- Labs hand off spreadsheets and folders that "work for us" but don't match what repositories or core facilities require.
- Data stewards and curators spend hours chasing missing metadata, renaming files, and stitching IDs by hand.
- Everyone says "just make it FAIR," but no one hands you a checklist of "fix these 3 things and you're good."
- Repositories bounce submissions for preventable reasons — wrong file naming, missing required fields, ambiguous dates — and that wastes days.
- By the time data is finally accepted, nobody can prove what was actually checked or when.
Make research data usable, not just published.
We believe publicly funded research data is a public good — and getting it out of people's heads, laptops, and lab drives shouldn't be difficult.
How it actually works today
Where we're going
- Institution-specific rulepacks: Each lab / core / collection has non-negotiable fields.
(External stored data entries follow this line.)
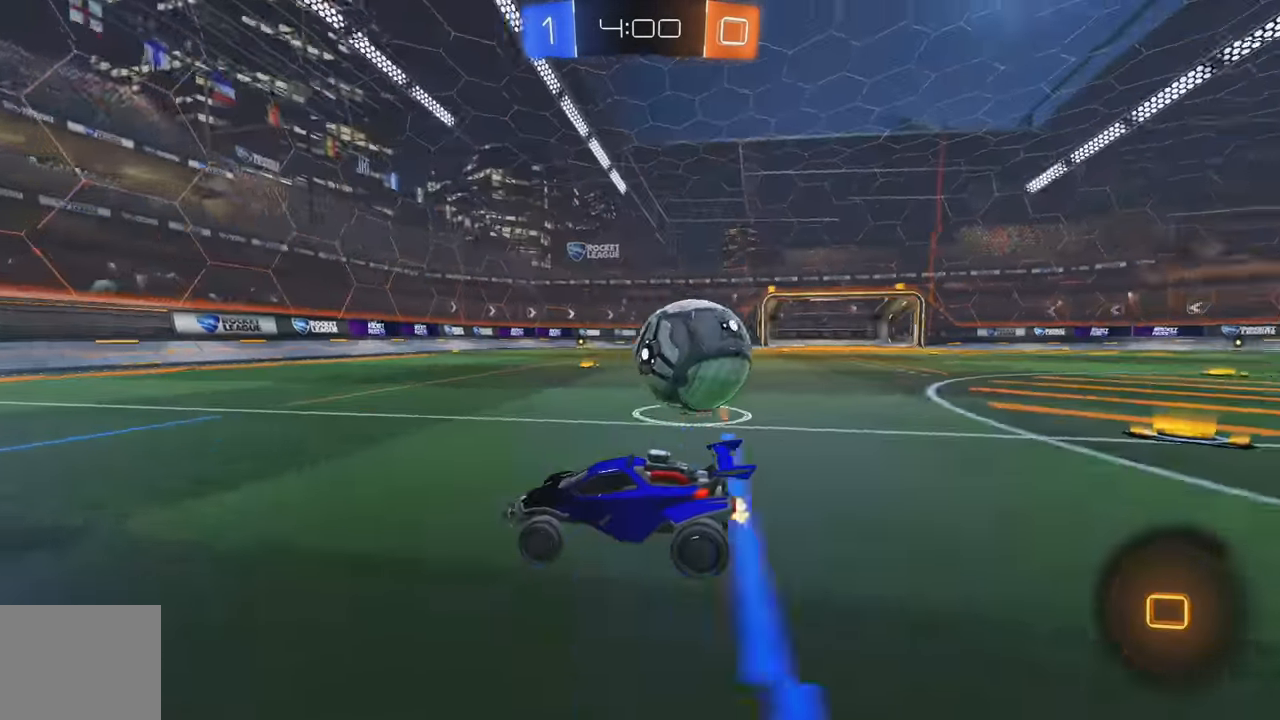
{"buttons": ["R2"], "left_stick": "center", "events": [[117, "Y", "down"], [217, "Y", "up"], [317, "Y", "down"], [350, "left_stick", "right"], [400, "Y", "up"], [467, "left_stick", "center"]]}
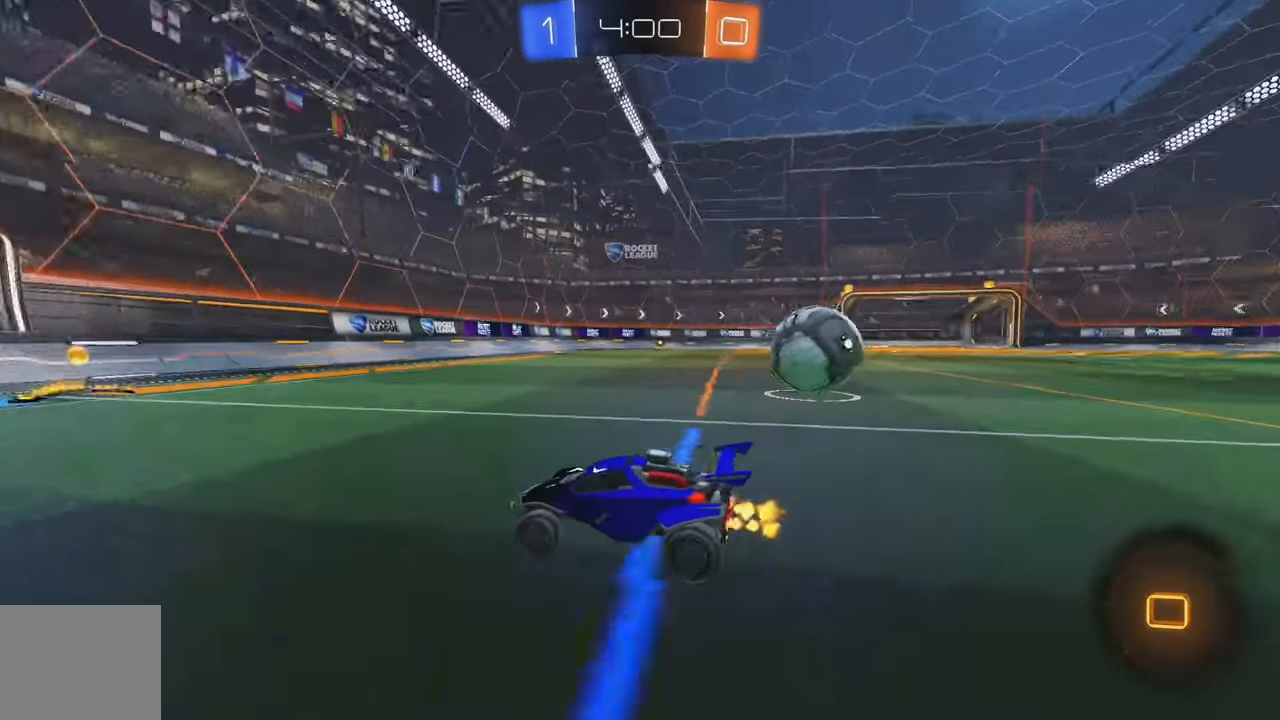
{"buttons": ["L1", "R2"], "left_stick": "right", "events": [[367, "left_stick", "right"], [384, "L1", "down"]]}
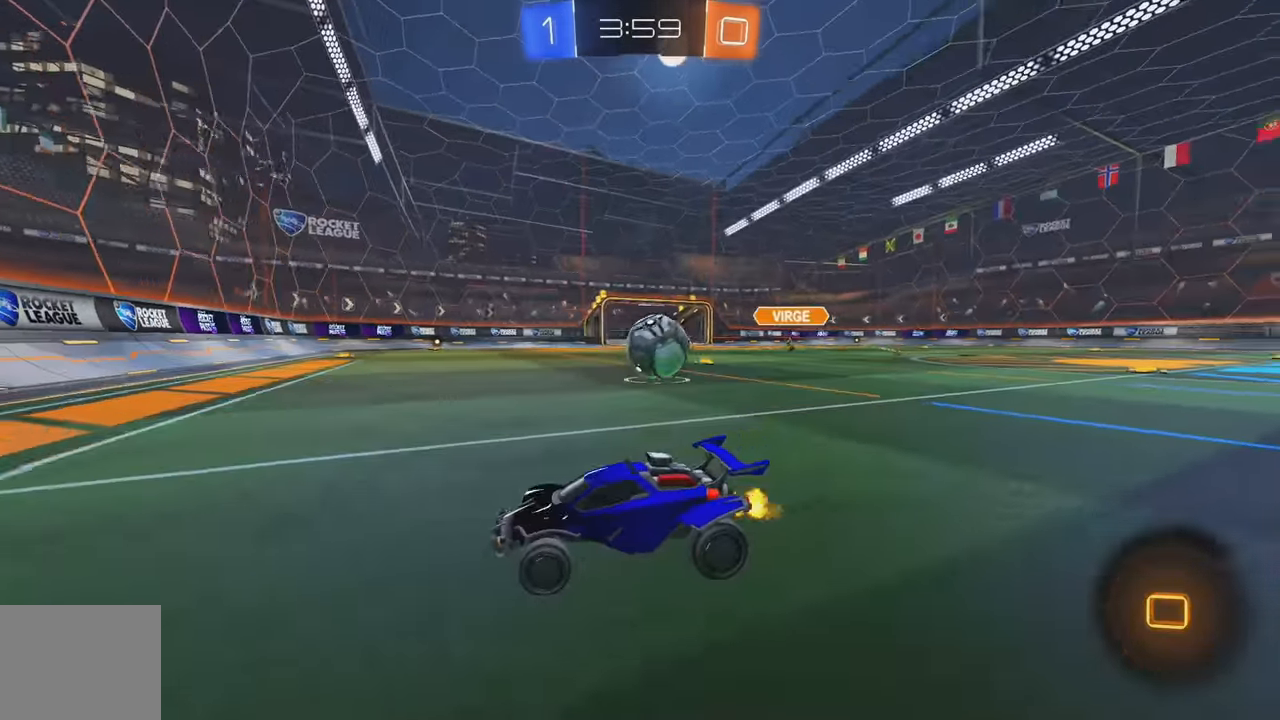
{"buttons": ["R2"], "left_stick": "right", "events": [[184, "L1", "up"], [417, "left_stick", "center"], [500, "left_stick", "right"]]}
We're making those rules repeatable and enforceable without endless email.
- Submission readiness as a norm: "Attach your FAIRy readiness report with your dataset" becomes the new "fill out this checklist."
- Trustable provenance: The attestation file travels with the dataset and proves what was actually validated, which helps with internal review, journal submission, and grant reporting.
- Repeatable pre-intake checks: FAIRy gives institutions a repeatable pre-intake check — with both a human-readable fix list and a machine-readable attestation — so their data can confidently join larger integrated networks without weeks of one-off curator triage.
- Less time wasted on formatting, more time on actual science and curation.
Who we're accountable to
- People inside institutions who are responsible for accepting data and have to say "no" when required information is missing.
- Researchers who don't want to lose days to unclear submission requirements.
- Collections and core facilities that can't ingest material until identifiers, filenames, and required metadata line up.
- Funders and journals that need traceable evidence of data quality without getting access to the raw data itself.